-------- Data records --------

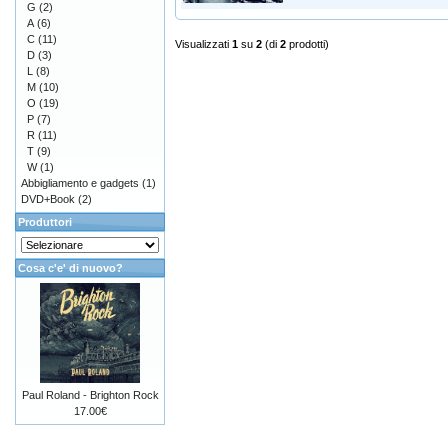
G
(2)
A
(6)
C
(11)
Visualizzati
1
su
2
(di
2
prodotti)
D
(3)
L
(8)
M
(10)
O
(19)
P
(7)
R
(11)
T
(9)
W
(1)
Abbigliamento e gadgets
(1)
DVD+Book
(2)
Produttori
Cosa c'e' di nuovo?
Paul Roland - Brighton Rock
17.00€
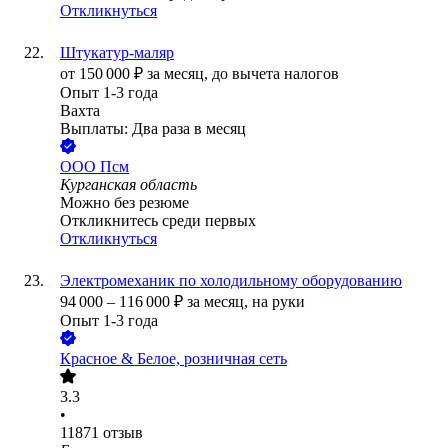
Откликнуться
Штукатур-маляр
от
150 000
₽
за месяц,
до вычета налогов
Опыт 1-3 года
Вахта
Выплаты: Два раза в месяц
ООО
Псм
Курганская область
Можно без резюме
Откликнитесь среди первых
Откликнуться
Электромеханик по холодильному оборудованию
94 000
–
116 000
₽
за месяц,
на руки
Опыт 1-3 года
Красное & Белое, розничная сеть
3.3
•
11871
отзыв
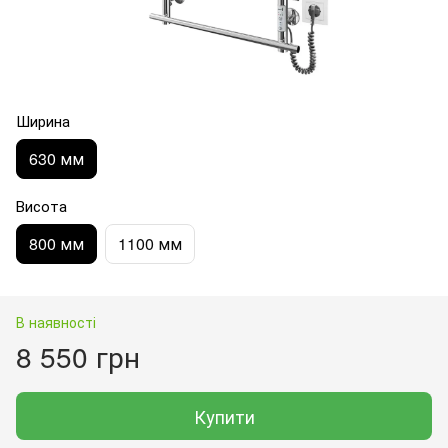
Ширина
630 мм
Висота
800 мм
1100 мм
В наявності
8 550 грн
Купити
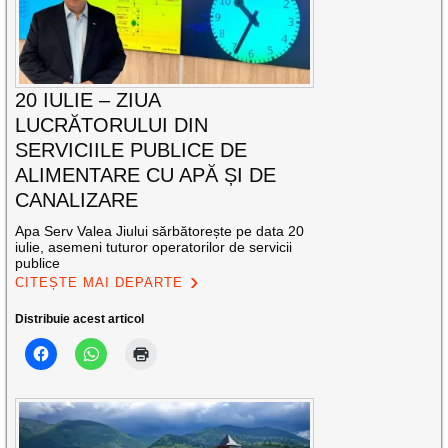
20 IULIE – ZIUA
LUCRĂTORULUI DIN
SERVICIILE PUBLICE DE
ALIMENTARE CU APĂ ȘI DE
CANALIZARE
Apa Serv Valea Jiului sărbătorește pe data 20
iulie, asemeni tuturor operatorilor de servicii
publice
CITEȘTE MAI DEPARTE
Distribuie acest articol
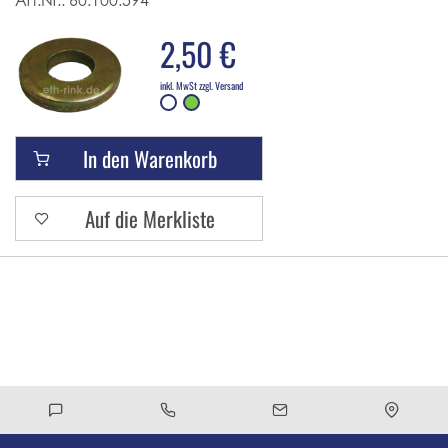
Art.Nr.:
60.100.594
2,50 €
inkl. MwSt zzgl. Versand
In den Warenkorb
Auf die Merkliste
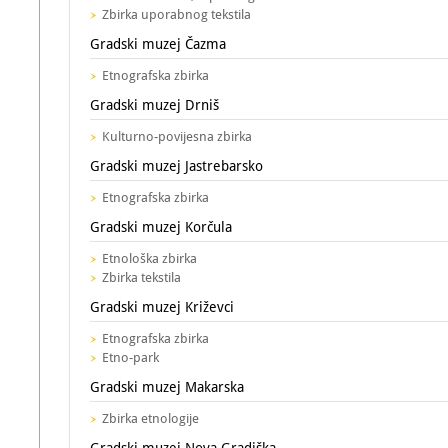
Zbirka uporabnog tekstila
Gradski muzej Čazma
Etnografska zbirka
Gradski muzej Drniš
Kulturno-povijesna zbirka
Gradski muzej Jastrebarsko
Etnografska zbirka
Gradski muzej Korčula
Etnološka zbirka
Zbirka tekstila
Gradski muzej Križevci
Etnografska zbirka
Etno-park
Gradski muzej Makarska
Zbirka etnologije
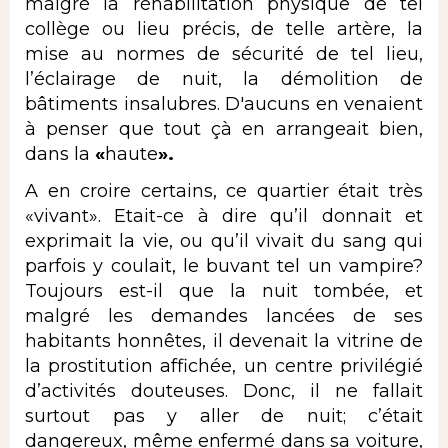
malgré la réhabilitation physique de tel
collège ou lieu précis, de telle artère, la
mise au normes de sécurité de tel lieu,
l’éclairage de nuit, la démolition de
bâtiments insalubres. D'aucuns en venaient
à penser que tout çà en arrangeait bien,
dans la
«
haute
».
A en croire certains, ce quartier était très
«vivant». Etait-ce à dire qu’il donnait et
exprimait la vie, ou qu’il vivait du sang qui
parfois y coulait, le buvant tel un vampire?
Toujours est-il que la nuit tombée, et
malgré les demandes lancées de ses
habitants honnêtes, il devenait la vitrine de
la prostitution affichée, un centre privilégié
d’activités douteuses. Donc, il ne fallait
surtout pas y aller de nuit; c’était
dangereux, même enfermé dans sa voiture,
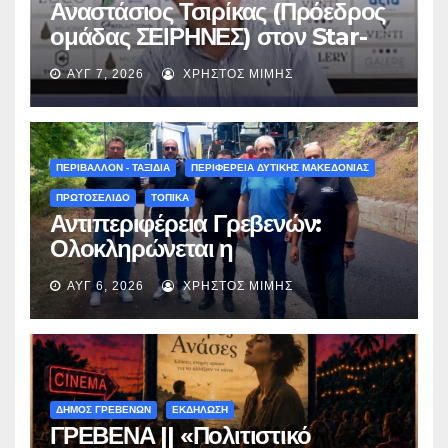
Αναστάσιος Τσιρίκας (Πρόεδρος
ομάδας ΣΕΙΡΗΝΕΣ) στον Star-
fm 93.3: «Το όνειρο έγινε
ΑΥΓ 7, 2026
ΧΡΉΣΤΟΣ ΜΊΜΗΣ
πραγματικότητα – Σας
περιμένουμε όλους το Σάββατο
στη Μυρσίνα Γρεβενών !» –
(audio)
ΠΕΡΙΒΑΛΛΟΝ - ΤΑΞΙΔΙΑ
ΠΕΡΙΦΕΡΕΙΑ ΔΥΤΙΚΗΣ ΜΑΚΕΔΟΝΙΑΣ
ΠΡΩΤΟΣΕΛΙΔΟ
ΤΟΠΙΚΑ
Αντιπεριφέρεια Γρεβενών:
Ολοκληρώνεται η
ασφαλτόστρωση της οδού
ΑΥΓ 6, 2026
ΧΡΉΣΤΟΣ ΜΊΜΗΣ
Περιβόλι – Αβδέλλα
ΔΗΜΟΣ ΓΡΕΒΕΝΩΝ
ΕΚΔΗΛΩΣΗ
ΓΡΕΒΕΝΑ || «Πολιτιστικό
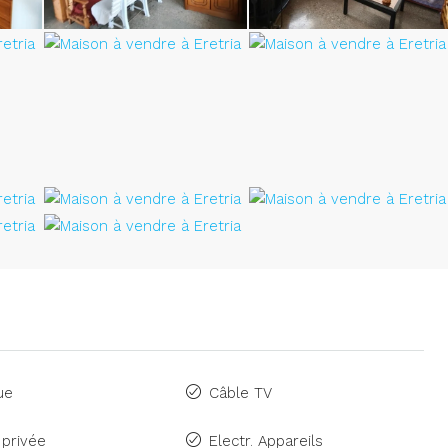
ue
Câble TV
 privée
Electr. Appareils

--------

What is required: Locate every line in the rows above that contains the word "muzej", and copy each of those lines. Case counts, so match capital and lowercase letters precisely.

Response box:
Gradski muzej Čazma
Gradski muzej Drniš
Gradski muzej Jastrebarsko
Gradski muzej Korčula
Gradski muzej Križevci
Gradski muzej Makarska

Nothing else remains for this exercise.